When last I posted my Friends-Lost-Because-of-Trump Counter, we were up to seven. Two of them have since apologized and patched things up but recently, another acquaintance got furious with me for that Tweet I tweeted when it was announced that Michael Flynn had resigned. To save you the trouble of scrolling down, here it is again…
Hope there's video somewhere of Trump telling Michael Flynn, "You're fired!"
This brought me a vituperative e-mail laced with personal invective from someone who I guess never liked me as much as I liked him. Essentially, he called me a scumbag liar (he used nastier language) for saying that Flynn was fired when in fact he quit because Donald Trump is loyal to his people and would never in a million years actually fire someone. Sure, he'd do it on a "Reality" Show but never ever in real life.
I was accused of spreading "fake news," which is the new term folks use for any news story they don't like, even if it's true. By the time I read this crazed message, Trump's official spokesguy Sean Spicer had already said…
The evolving and eroding level of trust as a result of this situation and a series of other questionable instances is what led the President to ask for General Flynn's resignation.

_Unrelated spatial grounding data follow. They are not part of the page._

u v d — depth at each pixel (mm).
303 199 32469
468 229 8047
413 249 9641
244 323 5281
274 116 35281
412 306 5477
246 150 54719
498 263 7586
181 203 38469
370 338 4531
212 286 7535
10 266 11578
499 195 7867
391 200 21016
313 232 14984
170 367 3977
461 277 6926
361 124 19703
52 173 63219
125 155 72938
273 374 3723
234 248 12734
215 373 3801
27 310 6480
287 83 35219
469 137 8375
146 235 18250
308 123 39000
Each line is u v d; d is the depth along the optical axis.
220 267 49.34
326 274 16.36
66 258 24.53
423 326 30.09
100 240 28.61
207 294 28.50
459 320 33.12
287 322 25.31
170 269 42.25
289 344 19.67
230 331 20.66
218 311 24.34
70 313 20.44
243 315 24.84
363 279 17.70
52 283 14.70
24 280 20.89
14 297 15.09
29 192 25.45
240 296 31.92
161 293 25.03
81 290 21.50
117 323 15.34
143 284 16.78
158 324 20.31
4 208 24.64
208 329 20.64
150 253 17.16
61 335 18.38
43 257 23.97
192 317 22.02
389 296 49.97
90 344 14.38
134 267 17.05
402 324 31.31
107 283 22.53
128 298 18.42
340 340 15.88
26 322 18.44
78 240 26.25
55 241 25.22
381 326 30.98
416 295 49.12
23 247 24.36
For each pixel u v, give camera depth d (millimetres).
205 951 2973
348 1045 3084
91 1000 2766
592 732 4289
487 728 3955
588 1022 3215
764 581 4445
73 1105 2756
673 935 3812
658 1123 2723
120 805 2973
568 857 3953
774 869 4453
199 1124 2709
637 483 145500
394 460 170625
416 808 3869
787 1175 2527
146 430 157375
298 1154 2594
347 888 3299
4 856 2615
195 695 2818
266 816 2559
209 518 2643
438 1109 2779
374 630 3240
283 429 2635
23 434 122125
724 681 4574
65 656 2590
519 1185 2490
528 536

I sent that link to the guy who shot back a new round of insults and the claim that it proved I was wrong because asking for someone's resignation is not the same thing as firing him. Maybe in a microscopic sense he's right but it's kind of like the scene in The Odd Couple where Oscar demands that Felix remove a plate of spaghetti from the poker table and Felix laughs disdainfully and says, "It's not spaghetti! It's linguini!"
Well, now it's garbage.
Looks to me like something ain't working for the Trump people, which was this idea that if they stay on message — insisting that every single thing he does is a huge, smashing success and every report to the contrary is a lie — they could get enough of the country to buy it. It's the old trick we've discussed before of thinking that never admitting you're wrong is the same thing as always being right. There's always a point where that stops working.
Despite the loss of a "net" six friends who back Trump, I still have quite a few. The dividing line between the two groups seem to be that the ones I've kept believe that he's preferable to the alternative and/or he'll change things in this country that they think he should be changed…but they aren't willing to believe all the bullshit. They don't believe he got the largest electoral landslide in history and that he really won the popular vote…or would have if those millions of phantom illegals hadn't voted.
They don't even think he's a good human being who knows what his administration is doing. They just think they'll like most of what he does. I can kinda respect that even if I think they're wrong about what should happen…and maybe even whether Trump will do what they want. I think I can stay friends with these people just so long as they don't tell me I'm horribly wrong if I confuse spaghetti with linguini.